• MATERIAL FOR THE TASK:
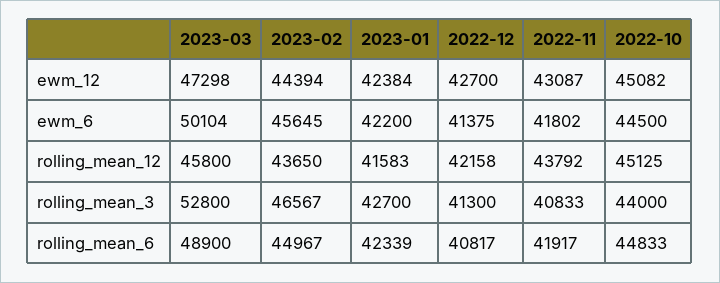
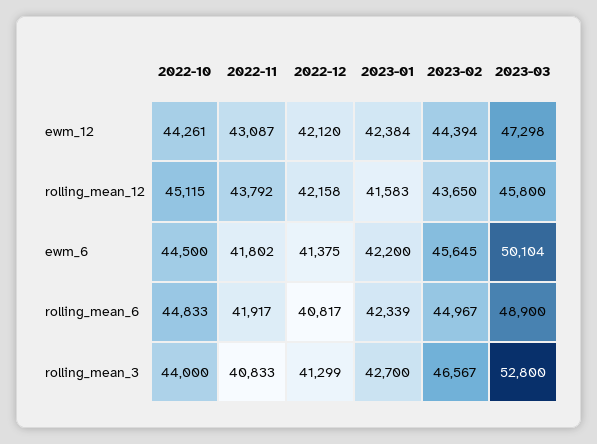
  {
    "2023-03": {
      "ewm_12": 47298,
      "ewm_6": 50104,
      "rolling_mean_12": 45800,
      "rolling_mean_3": 52800,
      "rolling_mean_6": 48900
    },
    "2023-02": {
      "ewm_12": 44394,
      "ewm_6": 45645,
      "rolling_mean_12": 43650,
      "rolling_mean_3": 46567,
      "rolling_mean_6": 44967
    },
    "2023-01": {
      "ewm_12": 42384,
      "ewm_6": 42200,
      "rolling_mean_12": 41583,
      "rolling_mean_3": 42700,
      "rolling_mean_6": 42339
    },
    "2022-12": {
-     "ewm_12": 42700,
+     "ewm_12": 42120,
      "ewm_6": 41375,
      "rolling_mean_12": 42158,
-     "rolling_mean_3": 41300,
+     "rolling_mean_3": 41299,
      "rolling_mean_6": 40817
    },
    "2022-11": {
      "ewm_12": 43087,
      "ewm_6": 41802,
      "rolling_mean_12": 43792,
      "rolling_mean_3": 40833,
      "rolling_mean_6": 41917
    },
    "2022-10": {
-     "ewm_12": 45082,
+     "ewm_12": 44261,
      "ewm_6": 44500,
-     "rolling_mean_12": 45125,
+     "rolling_mean_12": 45115,
      "rolling_mean_3": 44000,
      "rolling_mean_6": 44833
    }
  }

• WORK TO COMPLETE: Reproduce the entries above word for word. Pictures stay out.

• EXERCISE OUTPUT:
  {
    "2023-03": {
      "ewm_12": 47298,
      "ewm_6": 50104,
      "rolling_mean_12": 45800,
      "rolling_mean_3": 52800,
      "rolling_mean_6": 48900
    },
    "2023-02": {
      "ewm_12": 44394,
      "ewm_6": 45645,
      "rolling_mean_12": 43650,
      "rolling_mean_3": 46567,
      "rolling_mean_6": 44967
    },
    "2023-01": {
      "ewm_12": 42384,
      "ewm_6": 42200,
      "rolling_mean_12": 41583,
      "rolling_mean_3": 42700,
      "rolling_mean_6": 42339
    },
    "2022-12": {
-     "ewm_12": 42700,
+     "ewm_12": 42120,
      "ewm_6": 41375,
      "rolling_mean_12": 42158,
-     "rolling_mean_3": 41300,
+     "rolling_mean_3": 41299,
      "rolling_mean_6": 40817
    },
    "2022-11": {
      "ewm_12": 43087,
      "ewm_6": 41802,
      "rolling_mean_12": 43792,
      "rolling_mean_3": 40833,
      "rolling_mean_6": 41917
    },
    "2022-10": {
-     "ewm_12": 45082,
+     "ewm_12": 44261,
      "ewm_6": 44500,
-     "rolling_mean_12": 45125,
+     "rolling_mean_12": 45115,
      "rolling_mean_3": 44000,
      "rolling_mean_6": 44833
    }
  }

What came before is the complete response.